Il Memorandum come lo STRATEGY PAPER costituirebbero forse quel passo fondamentale verso un riavvicinamento politico tra la Libia e l’Unione Europea, un riavvicinamento pagato però a prezzo di vite umane. Mentre Cecilia Malmström afferma che con questi strumenti giuridici vuole evitare che i migranti vengano abbandonati in pieno deserto dai maligni “contrabbandieri” del traffico umano, sembra che chiuda gli occhi alla pratica libica ormai legalizzata dal silenzio internazionale, quella di rimandare in pieno deserto centinaia o migliaia di migranti , tra cui rifugiati politici e moltissimi potenziali richiedenti asilo. Che la Libia non abbia un sistema d’asilo e che non abbia neanche firmato la Convenzione di Ginevra non è un segreto. Che Gheddafi abbia dichiarato più volte che non ha intenzione di firmarla è ben saputo , anche se secondo Annabele Roig, la firma della Convenzione costituirebbe forse uno dei “primi passi ufficiali verso il riconoscimento del diritto d’asilo” in Libia. Uno scopo piuttosto arduo visto che lo stesso Gheddafi ha dichiarato nella Conferenza di Roma nel 2008 “gli africani non hanno diritto all’asilo politico” perché “dicono solo bugie e menzogne” perché , “questa gente vive nelle foreste, nel deserto e non hanno problemi politici, perché lì(in Africa) non ci sono né partiti né elezioni.” Mentre lo stesso capo dello stato libico nega il diritto d’asilo, l’Unione Europea crede che con i sessanta milioni di euro farà dei miracoli sia nella politica che nella coscienza libica.

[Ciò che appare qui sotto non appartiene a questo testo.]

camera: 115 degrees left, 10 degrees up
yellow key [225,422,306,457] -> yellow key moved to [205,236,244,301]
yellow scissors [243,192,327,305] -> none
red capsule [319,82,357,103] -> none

Il fatto che la Libia non sia un paese sicuro per la difesa dei diritti umani non è stato negato neanche dallo stesso Bernard Brunet, Vice Capo dell’Unità per il Magreb, responsabile per la Libia, ed è stato ribadito più volte dalla recente risoluzione del Parlamento Europeo risalente a 17 giugno 2010( P7_TA-PROV(2010)0246). Il governo italiano è stato più volte criticato e ripreso dall’Unione Europea a causa della sua politica di vicinato con “l’amico libico” e per i respingimenti collettivi avvenuti in maniera massiccia fin dalla firma del Trattato di Amicizia nel 2008, ma avente già le sue radici nel 2004. La Commissione Europea non sembra però impressionata da queste pratiche e nemmeno dai vari rapporti di moltissime organizzazioni internazionali, tra cui Amnesty International e Human Rights Watch, che alla recente Conferenza del Parlamento Europeo del 27 Ottobre 2010 sul futuro dello STRATEGY PAPER hanno dimostrato una realtà più che preoccupante, che arriva quasi all’inverosimile. Le denunce sono forti e continuano da anni : le autorità libiche non fanno alcuna distinzione tra un migrante economico e un richiedente asilo ; sono tutti detenuti senza scadenze nelle prigioni libiche , tra cui tre finanziate dall’Italia, per poi essere respinti nel deserto e abbandonati lì senza alcun mezzo di sussistenza. Quelli più fortunati riescono a scappare dai centri di detenzione corrompendo una guardia o un poliziotto. In effetti la corruzione nel campo migratorio porta al mercato nero della Libia un guadagno pari a 50 milioni di euro all’anno. Non vi è quindi da stupirsi che i sessanta euro per tre anni sembrino pochi a Gheddafi.
Mentre il commissario Štefan Füle parla di una futura “relationship”, Franziska Bratner , rappresentante dei Verdi , chiede a Bernard Brunet come si può stare tranquilli a concludere un accordo di tale importanza vista la tragicità della situazione libica. La risposta di Brunet è che la violazione dei diritti umani nel Magreb non è una novità e quindi perché focalizzarci proprio sulla Libia?
In questo momento i negoziati continuano nel pieno dibattito e nella segretezza : è arrivato quindi il momento di vendere la nostra presunta “sicurezza” e una possibilità di guadagno economico al prezzo dei diritti umani dei quali la stessa l’Unione Europea si dice portatrice?